Son of former ruler among 25 of the 98 registered presidential candidates barred from running in the December 24 elections.
The Libyan Election Commission has said Saif al-Islam Gaddafi, the son of former ruler Muammar Gaddafi, was ineligible to run in the planned presidential election in December.
Gaddafi was among 25 candidates disqualified by the commission on Wednesday, in an initial decision pending an appeals process that will ultimately be decided by the judiciary. About 98 Libyans had applied as candidates.
The military prosecutor in Tripoli had urged the commission to exclude Gaddafi after his conviction in absentia for war crimes in 2015 for his part in fighting the insurgency that removed his late father in 2011.
Gaddafi then appeared via video link from Zintan, where he was being held by fighters who captured him as he tried to flee Libya after the overthrow of his father. He denied wrongdoing.
Two other well-known candidates, Ali Zeidan and Nouri Abusahmain, were also excluded.
Disputes over electoral rules, including the legal basis of the December 24 vote and who should stand for election, threaten to derail an internationally-backed peace process aimed at ending a decade of chaos.
Some of the other candidates initially approved by the committee had also been charged with possible violations by political rivals.
Interim Prime Minister Abdul Hamid Dbeibah promised not to run for president as a condition of taking up his current position, and has not resigned three months before the vote, as required by a disputed electoral law.
Another prominent candidate, eastern-based renegade military commander Khalifa Haftar, is said to be a US citizen, which could also rule him out.

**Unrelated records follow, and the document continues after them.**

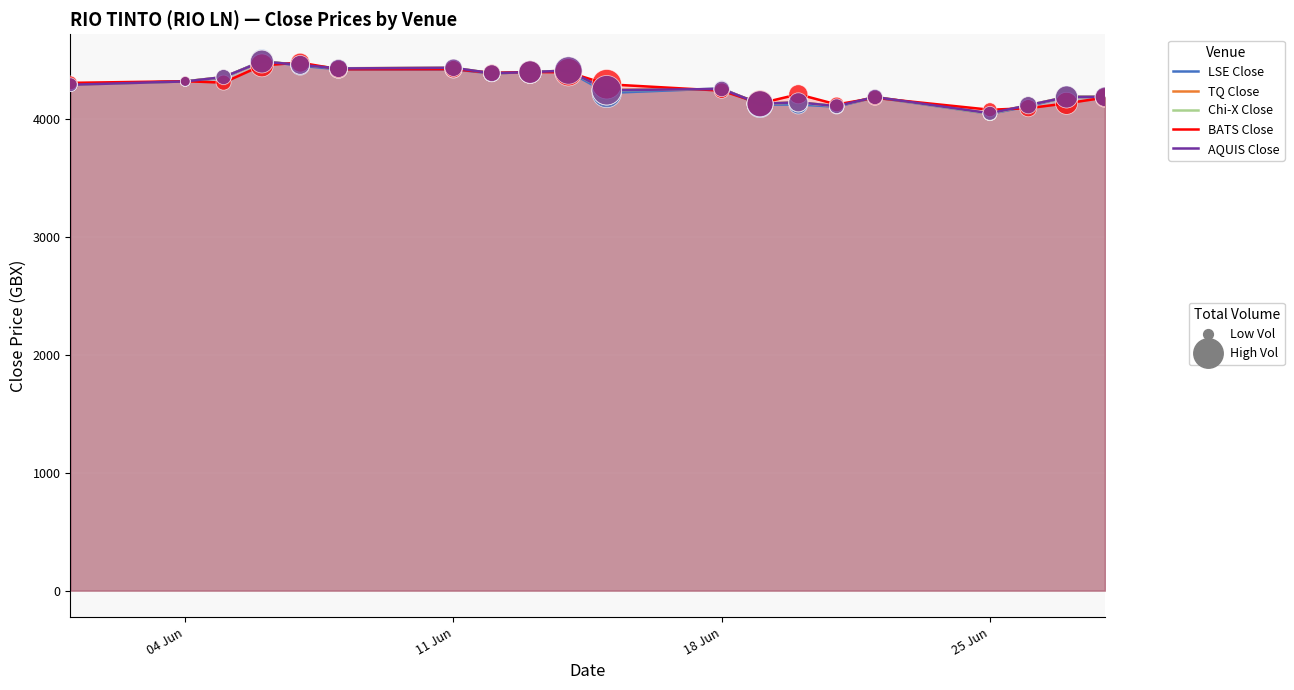

Is the value of AQUIS Close at 13 greater than the value of Chi-X Close at 18?

No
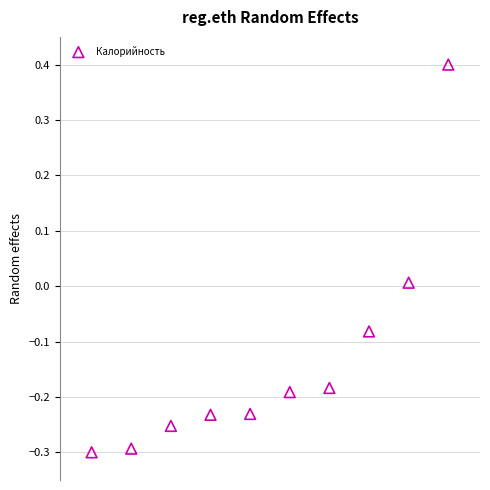

What is the range of Y values (max minus min)?

0.7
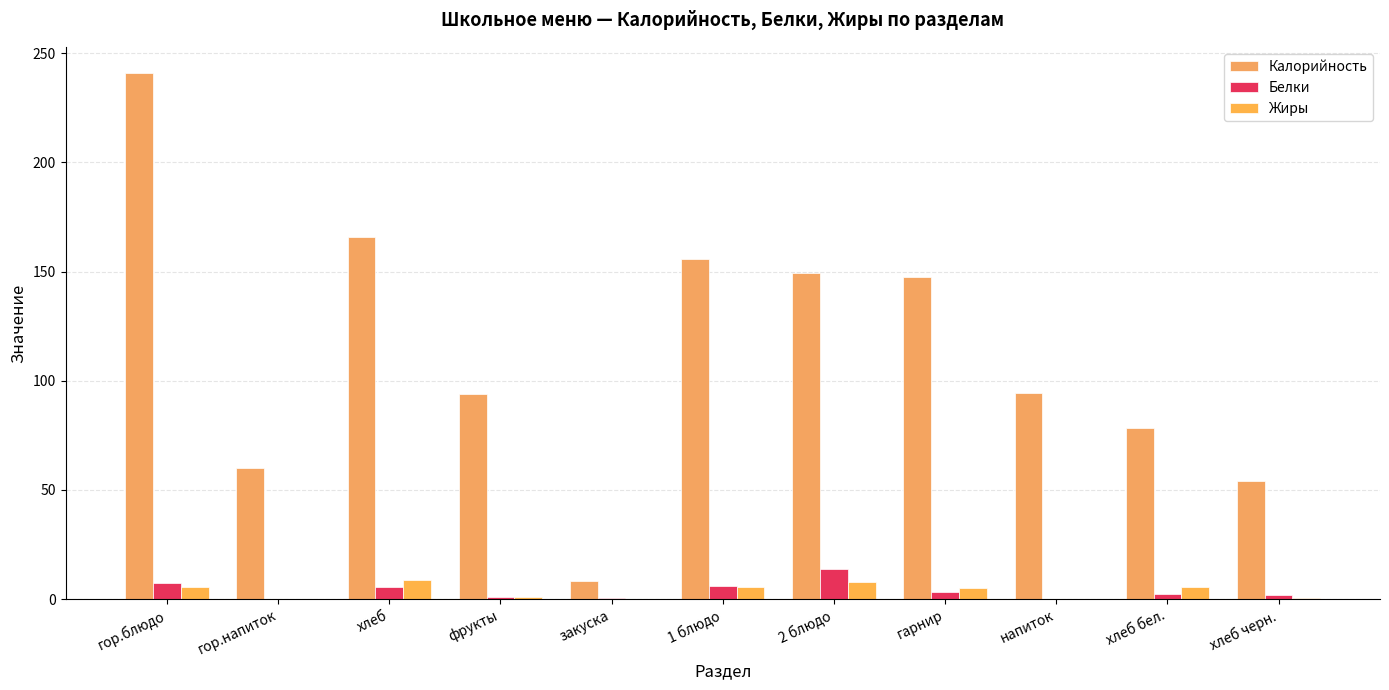

Which series has the largest total across all categories?

Калорийность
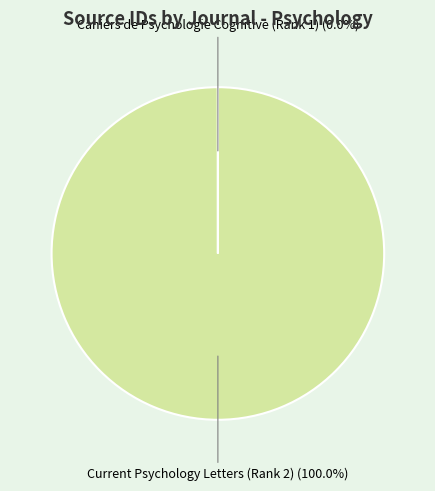

Does any single category account for the majority?

Yes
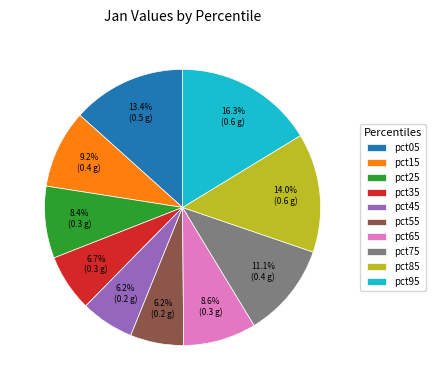

How many segments does this pie chart have?

10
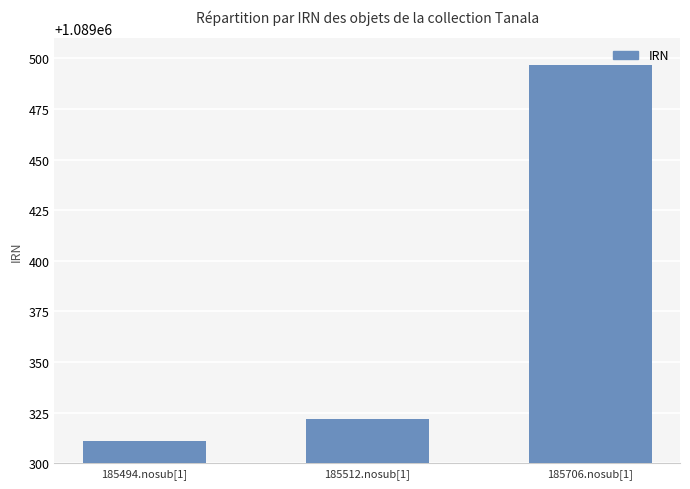

At which label is the value closest to 1089404?

185512.nosub[1]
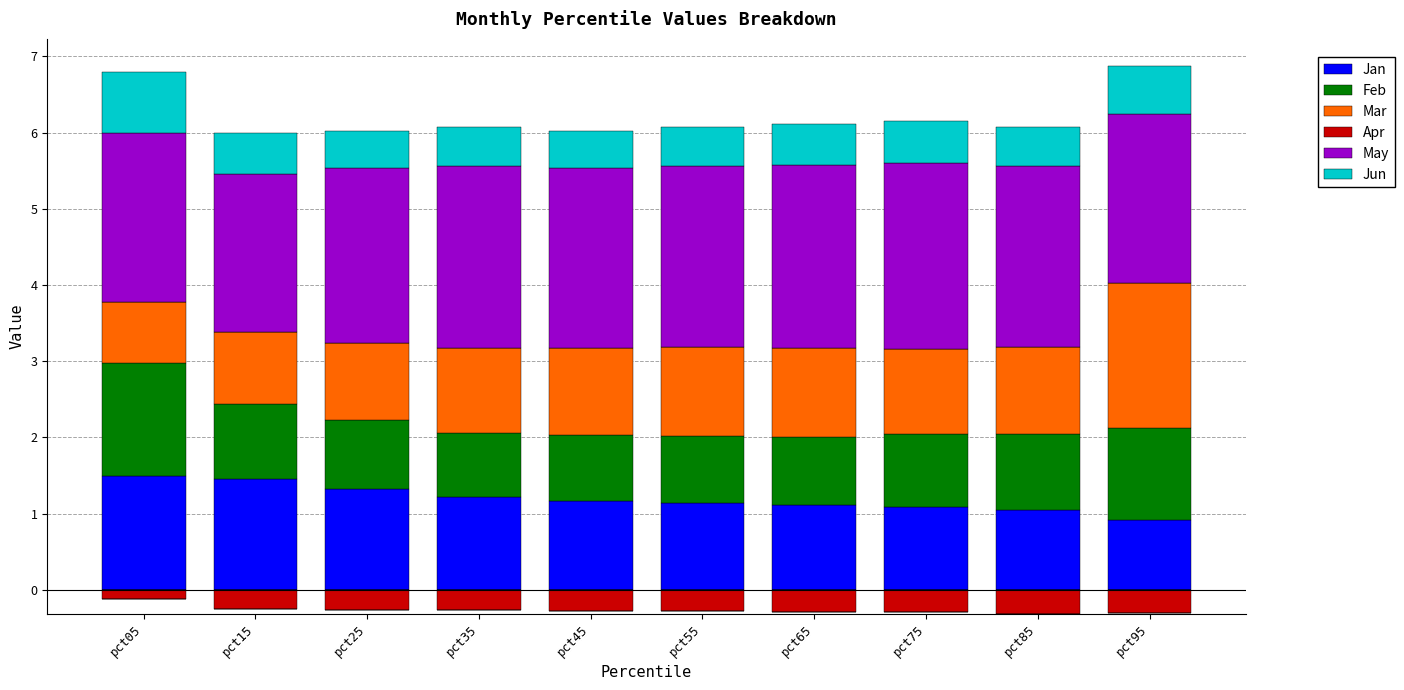

What is the difference between the Mar values at pct45 and pct25?

0.1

Many people in western Libya also accuse him of war crimes committed during his attack on Tripoli in 2019-20.
Haftar denies war crimes and says he is not a US citizen. Dbeibah has described the election rules issued in September by parliament speaker Aguila Saleh, who is also a candidate, as “flawed”.
The Libyan envoy to the United Nations, Jan Kubis, who is stepping down from his post, told the UN Security Council on Wednesday that the Libyan judiciary would make the final decision on the rules and on whether candidates are eligible.
Kubis told the Security Council on Wednesday that he would remain in office until after the election next month.